Ask 10 people about when and how to start planning for college, and you’ll likely get 10 different answers. The truth is, everyone starts at different times, and there isn’t a one size fits all solution. But there are a few things to keep in mind as you begin planning for this important phase in your life.
For the sake of simplicity, let’s start with junior year and think about college preparation through 3 channels: academics and testing, activities and extracurriculars, and school research.
Assume 9th and 10th grade have been filled with a rigorous course schedule and some extracurricular activities (sports, clubs, volunteer work) as well as a summer camp or program in between.
It’s often said that junior year grades are one of the most important data points on your college application. It’s not entirely untrue, but the reason is, these grades are the last full set a college will see when evaluating your application and candidacy. While schools examine your entire high school performance, junior year also represents the most recent version of yourself. (Hint: This can be an opportunity to show tremendous growth if you’ve overcome some challenges.)
When putting together a course schedule, make sure you’re balancing rigor with realism. It doesn’t make sense to register for 6 AP courses if you’re unable to earn higher than a B. Making sure you can execute and maintain (or exceed) previous grades will help your transcript stand out (even if that means opting for fewer AP courses). It’s likely that the College Board’s decision to eliminate SAT subjects tests in 2021 will place greater emphasis (and scrutiny) on AP exams as well.
Finally, letters of recommendation often come from junior year teachers so keep that in mind as you select courses and build relationships. Check out our tips on letters of recommendation here.
2020 saw a significant decrease in universities requiring SAT or ACT scores with just 44% of applicants who applied through February 2021 through the Common Application submitting SAT or ACT scores, but the future of testing requirements remains a bit murky.
While it’s likely that many elite schools will return to requiring tests, the test optional trend may become more popular, or even permanent, at many universities. Thus, the decision to test or not is one that will likely be tied to school selection. If you’re trying to decide how to approach testing, consider taking advantage of a free practice SAT or ACT (if your school offers one) to establish a baseline score. If your scores are close to or above the reported median scores, they could help your application. If they’re well below, test optional may be a more attractive option. Ultimately, the decision around testing is a personal one that is going to be tied closely to your school list, so spend some time thinking through your options before deciding to abandon the SAT or ACT altogether.
If you choose to test, aim to test once in the spring of your junior year (March, May or June) and select a time when you have fewer school commitments such as AP exams. By testing before the end of your academic year, you’ll be “test taking” and study mode, but also have the benefit of having the summer to prepare and retest in the fall if necessary. A testing strategy is an important element of the readiness process, so don’t overlook planning out the tests you’d like to take, and giving yourself time and options to retest if you need to! We do not recommend taking the SAT or ACT more than three times, so be sure you have prepared well before taking an official exam!
------------------------
_Exercises to complete_
1. Reproduce the stretch of the college-planning article from "For the sake" through "and school research.".
2. Pick up the college-planning article after its last sentence and keep writing.
------------------------
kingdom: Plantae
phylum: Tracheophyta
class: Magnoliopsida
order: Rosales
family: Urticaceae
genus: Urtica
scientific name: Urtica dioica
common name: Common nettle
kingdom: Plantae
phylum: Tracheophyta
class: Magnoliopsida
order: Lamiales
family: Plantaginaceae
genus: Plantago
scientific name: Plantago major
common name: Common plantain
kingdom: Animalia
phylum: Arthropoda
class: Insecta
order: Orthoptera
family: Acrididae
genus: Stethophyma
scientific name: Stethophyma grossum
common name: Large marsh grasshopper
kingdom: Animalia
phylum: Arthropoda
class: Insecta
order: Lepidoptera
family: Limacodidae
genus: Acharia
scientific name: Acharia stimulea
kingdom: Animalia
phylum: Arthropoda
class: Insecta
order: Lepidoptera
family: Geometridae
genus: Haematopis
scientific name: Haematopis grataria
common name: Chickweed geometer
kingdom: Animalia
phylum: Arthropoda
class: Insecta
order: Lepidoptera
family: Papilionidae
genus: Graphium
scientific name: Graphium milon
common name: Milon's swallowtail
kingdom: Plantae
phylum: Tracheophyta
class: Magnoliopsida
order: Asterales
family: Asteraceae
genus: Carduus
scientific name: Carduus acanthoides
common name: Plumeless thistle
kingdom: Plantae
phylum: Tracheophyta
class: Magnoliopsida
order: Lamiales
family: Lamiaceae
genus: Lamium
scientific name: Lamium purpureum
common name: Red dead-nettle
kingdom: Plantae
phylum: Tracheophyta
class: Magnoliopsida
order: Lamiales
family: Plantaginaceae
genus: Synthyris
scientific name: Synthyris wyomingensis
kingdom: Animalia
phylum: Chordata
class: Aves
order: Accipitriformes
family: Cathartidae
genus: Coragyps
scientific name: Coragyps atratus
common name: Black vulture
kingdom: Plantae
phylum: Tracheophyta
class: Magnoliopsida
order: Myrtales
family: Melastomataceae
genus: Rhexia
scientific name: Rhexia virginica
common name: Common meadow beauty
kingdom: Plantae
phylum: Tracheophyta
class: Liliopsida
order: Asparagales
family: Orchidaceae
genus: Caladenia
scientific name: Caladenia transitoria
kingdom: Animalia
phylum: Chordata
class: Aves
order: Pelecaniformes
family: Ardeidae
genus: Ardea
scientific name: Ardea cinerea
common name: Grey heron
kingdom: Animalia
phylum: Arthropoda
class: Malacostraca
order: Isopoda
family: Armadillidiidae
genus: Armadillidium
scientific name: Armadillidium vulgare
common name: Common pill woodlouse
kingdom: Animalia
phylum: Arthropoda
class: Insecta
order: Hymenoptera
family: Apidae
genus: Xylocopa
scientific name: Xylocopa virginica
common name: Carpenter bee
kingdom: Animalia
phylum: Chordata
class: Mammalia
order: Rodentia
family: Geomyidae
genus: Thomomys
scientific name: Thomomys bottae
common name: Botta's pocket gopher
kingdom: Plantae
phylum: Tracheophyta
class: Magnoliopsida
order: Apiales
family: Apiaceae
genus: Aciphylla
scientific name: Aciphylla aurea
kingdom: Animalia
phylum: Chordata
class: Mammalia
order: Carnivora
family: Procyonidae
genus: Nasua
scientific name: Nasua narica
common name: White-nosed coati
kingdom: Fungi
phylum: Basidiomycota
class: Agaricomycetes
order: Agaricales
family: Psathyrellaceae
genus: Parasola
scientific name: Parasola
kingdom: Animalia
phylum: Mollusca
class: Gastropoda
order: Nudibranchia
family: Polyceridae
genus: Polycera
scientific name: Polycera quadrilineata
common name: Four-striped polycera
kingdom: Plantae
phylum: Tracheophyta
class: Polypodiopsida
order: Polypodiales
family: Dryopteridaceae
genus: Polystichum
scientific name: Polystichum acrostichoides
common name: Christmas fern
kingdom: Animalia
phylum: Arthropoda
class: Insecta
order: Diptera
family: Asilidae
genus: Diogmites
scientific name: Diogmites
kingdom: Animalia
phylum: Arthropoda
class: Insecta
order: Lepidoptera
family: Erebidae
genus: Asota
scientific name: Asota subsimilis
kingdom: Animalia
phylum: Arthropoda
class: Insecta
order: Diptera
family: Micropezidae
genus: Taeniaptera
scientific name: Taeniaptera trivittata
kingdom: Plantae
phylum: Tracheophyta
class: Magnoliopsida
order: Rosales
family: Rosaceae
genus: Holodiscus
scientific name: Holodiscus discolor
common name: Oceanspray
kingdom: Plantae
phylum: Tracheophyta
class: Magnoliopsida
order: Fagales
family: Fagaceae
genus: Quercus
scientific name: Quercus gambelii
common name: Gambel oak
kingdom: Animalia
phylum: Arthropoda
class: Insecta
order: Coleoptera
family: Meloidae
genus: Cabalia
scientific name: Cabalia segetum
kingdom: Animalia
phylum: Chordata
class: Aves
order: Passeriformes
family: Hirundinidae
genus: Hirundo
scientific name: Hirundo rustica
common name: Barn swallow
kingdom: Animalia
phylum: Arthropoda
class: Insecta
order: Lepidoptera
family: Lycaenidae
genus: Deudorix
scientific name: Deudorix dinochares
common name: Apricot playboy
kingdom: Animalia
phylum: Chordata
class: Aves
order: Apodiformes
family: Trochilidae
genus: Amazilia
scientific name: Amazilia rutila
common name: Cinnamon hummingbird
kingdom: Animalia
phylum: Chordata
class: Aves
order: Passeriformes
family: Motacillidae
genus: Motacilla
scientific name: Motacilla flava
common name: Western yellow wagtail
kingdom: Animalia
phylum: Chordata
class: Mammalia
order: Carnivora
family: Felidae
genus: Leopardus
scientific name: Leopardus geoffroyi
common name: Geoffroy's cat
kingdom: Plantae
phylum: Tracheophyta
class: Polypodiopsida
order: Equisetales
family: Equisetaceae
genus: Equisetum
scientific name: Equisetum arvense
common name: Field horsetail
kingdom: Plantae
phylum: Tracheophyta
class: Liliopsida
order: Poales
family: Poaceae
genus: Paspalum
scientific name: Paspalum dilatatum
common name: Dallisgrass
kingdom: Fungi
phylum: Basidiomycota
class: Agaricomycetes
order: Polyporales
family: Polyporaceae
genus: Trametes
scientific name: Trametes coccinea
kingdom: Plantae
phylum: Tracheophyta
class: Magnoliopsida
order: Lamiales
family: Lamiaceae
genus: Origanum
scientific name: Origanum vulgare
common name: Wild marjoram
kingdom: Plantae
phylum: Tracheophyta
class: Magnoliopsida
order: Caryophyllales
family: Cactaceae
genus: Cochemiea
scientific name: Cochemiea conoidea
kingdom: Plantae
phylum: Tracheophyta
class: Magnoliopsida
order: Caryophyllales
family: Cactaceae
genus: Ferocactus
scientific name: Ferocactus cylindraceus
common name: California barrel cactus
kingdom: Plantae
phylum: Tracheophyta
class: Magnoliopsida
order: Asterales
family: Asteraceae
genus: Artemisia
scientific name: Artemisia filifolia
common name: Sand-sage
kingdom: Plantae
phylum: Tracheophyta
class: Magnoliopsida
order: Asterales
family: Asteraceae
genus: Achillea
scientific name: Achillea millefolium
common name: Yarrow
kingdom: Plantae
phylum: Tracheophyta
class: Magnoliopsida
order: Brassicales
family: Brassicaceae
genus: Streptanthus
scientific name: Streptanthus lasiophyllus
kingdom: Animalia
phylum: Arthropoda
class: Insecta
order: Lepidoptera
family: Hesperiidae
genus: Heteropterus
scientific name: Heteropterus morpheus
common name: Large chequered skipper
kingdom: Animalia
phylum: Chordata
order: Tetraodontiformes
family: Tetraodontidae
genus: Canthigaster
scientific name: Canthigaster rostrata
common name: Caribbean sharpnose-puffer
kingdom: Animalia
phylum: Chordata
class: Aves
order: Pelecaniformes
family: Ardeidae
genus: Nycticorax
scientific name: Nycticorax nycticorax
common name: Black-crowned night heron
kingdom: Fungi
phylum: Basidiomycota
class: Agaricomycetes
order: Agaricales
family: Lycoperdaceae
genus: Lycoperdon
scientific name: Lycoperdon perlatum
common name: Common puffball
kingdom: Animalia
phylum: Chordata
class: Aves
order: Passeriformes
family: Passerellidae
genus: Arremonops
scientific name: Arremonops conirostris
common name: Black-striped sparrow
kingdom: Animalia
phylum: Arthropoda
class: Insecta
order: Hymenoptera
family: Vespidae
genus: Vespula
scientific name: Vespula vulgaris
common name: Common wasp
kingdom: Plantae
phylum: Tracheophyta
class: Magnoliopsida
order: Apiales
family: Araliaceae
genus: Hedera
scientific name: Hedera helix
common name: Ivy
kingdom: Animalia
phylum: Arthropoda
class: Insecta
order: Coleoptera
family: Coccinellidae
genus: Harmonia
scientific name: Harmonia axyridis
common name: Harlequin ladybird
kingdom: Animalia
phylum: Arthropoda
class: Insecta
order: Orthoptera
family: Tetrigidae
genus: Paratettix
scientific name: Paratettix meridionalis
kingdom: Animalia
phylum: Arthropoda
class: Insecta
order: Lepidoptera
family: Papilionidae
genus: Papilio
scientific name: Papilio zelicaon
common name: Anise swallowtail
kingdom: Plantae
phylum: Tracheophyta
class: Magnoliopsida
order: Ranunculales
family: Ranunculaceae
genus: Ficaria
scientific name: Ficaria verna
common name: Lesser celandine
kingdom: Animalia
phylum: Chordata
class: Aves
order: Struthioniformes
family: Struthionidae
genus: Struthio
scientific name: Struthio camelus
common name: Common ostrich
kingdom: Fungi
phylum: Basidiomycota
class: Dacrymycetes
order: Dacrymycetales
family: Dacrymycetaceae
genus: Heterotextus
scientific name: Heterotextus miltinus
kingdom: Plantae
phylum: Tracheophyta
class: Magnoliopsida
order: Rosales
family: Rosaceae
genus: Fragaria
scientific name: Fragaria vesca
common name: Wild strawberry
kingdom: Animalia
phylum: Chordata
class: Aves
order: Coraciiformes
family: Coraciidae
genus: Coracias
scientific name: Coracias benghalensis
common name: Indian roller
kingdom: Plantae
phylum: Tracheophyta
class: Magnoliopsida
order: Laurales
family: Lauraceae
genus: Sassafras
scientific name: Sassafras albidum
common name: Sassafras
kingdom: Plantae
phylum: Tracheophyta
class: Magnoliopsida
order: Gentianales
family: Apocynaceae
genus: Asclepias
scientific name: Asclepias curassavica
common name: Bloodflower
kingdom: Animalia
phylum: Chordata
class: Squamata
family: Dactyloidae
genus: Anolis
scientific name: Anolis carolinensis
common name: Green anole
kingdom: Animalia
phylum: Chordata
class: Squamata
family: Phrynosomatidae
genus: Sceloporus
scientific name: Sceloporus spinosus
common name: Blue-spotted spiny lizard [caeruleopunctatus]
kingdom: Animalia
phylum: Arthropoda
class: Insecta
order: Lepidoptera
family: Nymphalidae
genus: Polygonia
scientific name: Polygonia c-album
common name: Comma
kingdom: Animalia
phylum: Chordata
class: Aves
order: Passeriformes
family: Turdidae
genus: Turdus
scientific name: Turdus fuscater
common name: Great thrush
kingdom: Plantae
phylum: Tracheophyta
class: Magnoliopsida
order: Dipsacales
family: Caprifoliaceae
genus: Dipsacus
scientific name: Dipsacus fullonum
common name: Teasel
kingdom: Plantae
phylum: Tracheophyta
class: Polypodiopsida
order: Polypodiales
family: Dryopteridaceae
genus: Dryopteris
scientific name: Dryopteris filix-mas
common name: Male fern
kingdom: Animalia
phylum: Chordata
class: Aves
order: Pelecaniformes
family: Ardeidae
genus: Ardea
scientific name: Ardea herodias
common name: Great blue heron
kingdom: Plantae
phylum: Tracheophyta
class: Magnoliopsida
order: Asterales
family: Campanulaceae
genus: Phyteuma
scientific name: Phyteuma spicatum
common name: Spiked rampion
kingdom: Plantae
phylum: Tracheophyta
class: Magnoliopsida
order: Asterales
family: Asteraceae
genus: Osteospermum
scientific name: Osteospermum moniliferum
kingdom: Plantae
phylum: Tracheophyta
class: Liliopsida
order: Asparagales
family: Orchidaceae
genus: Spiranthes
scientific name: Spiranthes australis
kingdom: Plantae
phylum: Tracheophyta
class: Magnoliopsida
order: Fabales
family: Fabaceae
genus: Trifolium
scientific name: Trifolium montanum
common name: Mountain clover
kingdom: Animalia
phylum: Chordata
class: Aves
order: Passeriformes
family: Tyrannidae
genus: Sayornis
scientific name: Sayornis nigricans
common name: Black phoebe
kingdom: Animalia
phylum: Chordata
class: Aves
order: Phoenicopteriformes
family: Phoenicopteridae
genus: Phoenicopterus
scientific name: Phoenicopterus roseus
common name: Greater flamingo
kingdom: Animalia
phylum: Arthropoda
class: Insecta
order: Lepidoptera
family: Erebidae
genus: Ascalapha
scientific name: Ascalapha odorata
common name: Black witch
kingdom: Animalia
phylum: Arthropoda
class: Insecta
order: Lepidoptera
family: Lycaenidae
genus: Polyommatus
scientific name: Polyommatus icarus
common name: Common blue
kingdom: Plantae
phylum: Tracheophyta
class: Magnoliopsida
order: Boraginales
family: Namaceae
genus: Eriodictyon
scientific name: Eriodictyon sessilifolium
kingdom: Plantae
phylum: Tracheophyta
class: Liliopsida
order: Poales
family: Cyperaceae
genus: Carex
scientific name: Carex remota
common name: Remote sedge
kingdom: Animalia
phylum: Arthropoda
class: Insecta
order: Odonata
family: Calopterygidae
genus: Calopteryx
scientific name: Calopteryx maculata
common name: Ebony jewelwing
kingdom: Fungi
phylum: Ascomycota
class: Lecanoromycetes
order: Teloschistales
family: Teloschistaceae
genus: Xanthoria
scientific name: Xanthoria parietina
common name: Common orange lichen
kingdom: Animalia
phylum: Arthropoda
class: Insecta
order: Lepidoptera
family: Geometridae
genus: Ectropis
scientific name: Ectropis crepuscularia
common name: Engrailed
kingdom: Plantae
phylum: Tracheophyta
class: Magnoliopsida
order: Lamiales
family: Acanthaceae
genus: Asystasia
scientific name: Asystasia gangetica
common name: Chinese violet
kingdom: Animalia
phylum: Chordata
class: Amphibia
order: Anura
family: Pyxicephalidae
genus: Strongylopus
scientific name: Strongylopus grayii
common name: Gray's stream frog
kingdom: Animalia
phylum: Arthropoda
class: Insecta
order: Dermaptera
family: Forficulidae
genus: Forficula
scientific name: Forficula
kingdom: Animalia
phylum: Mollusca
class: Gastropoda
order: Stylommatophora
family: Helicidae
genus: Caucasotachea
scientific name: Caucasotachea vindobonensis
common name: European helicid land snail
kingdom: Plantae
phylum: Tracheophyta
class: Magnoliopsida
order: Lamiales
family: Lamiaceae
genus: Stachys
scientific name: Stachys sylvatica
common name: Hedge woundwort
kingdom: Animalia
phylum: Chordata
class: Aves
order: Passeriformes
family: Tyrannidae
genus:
------------------------
_Answers to the exercise_
1.
For the sake of simplicity, let’s start with junior year and think about college preparation through 3 channels: academics and testing, activities and extracurriculars, and school research.

2.
By 11th grade, you should have a few activities that you’re consistently participating in or leading. While there’s no algorithm for what activities or how many hours you should be spending that determines better admissions results, consistency and growth are key. Activities should reflect your interests and passions, and while there’s no harm in switching things up as your interests evolve, colleges like to see some commitment. Commitment translates to impact. And, when evaluating extracurricular activities, demonstrating measurable impact is key. If you’re struggling to find an activity you love, consider creating one. This can also be a great opportunity to build a relationship with a teacher who could later write a letter of recommendation. And also a great way to show leadership!
A mix of individual (summer courses) and collaborative (participating on a team or volunteer work) show schools that you have interests that aren’t just self-serving and give schools a glimpse into what type of community member you’ll be on campus.
And if you’re a little light on activities, don’t panic. You still have time to get involved. Try to find an activity where you can have an immediate impact. It’s far better to have 1 or 2 activities where you are contributing in a meaningful way than several activities that you join (and do little or nothing) to inflate your activity list.
While many students have their sights set on a specific school early on, you’ll want to spend time building out a diverse school list that aligns with your academic and career interests. Start by spending some time reflecting on things that are important to you (e.g. location, size, religious affiliation) and then leverage school search tools to build out a broad list.
If you’re able to schedule school visits – spring break and summer are great options – that gives you an up close and personal peek into student and campus life. Make sure you’re keeping notes on each school so you can compare when you return.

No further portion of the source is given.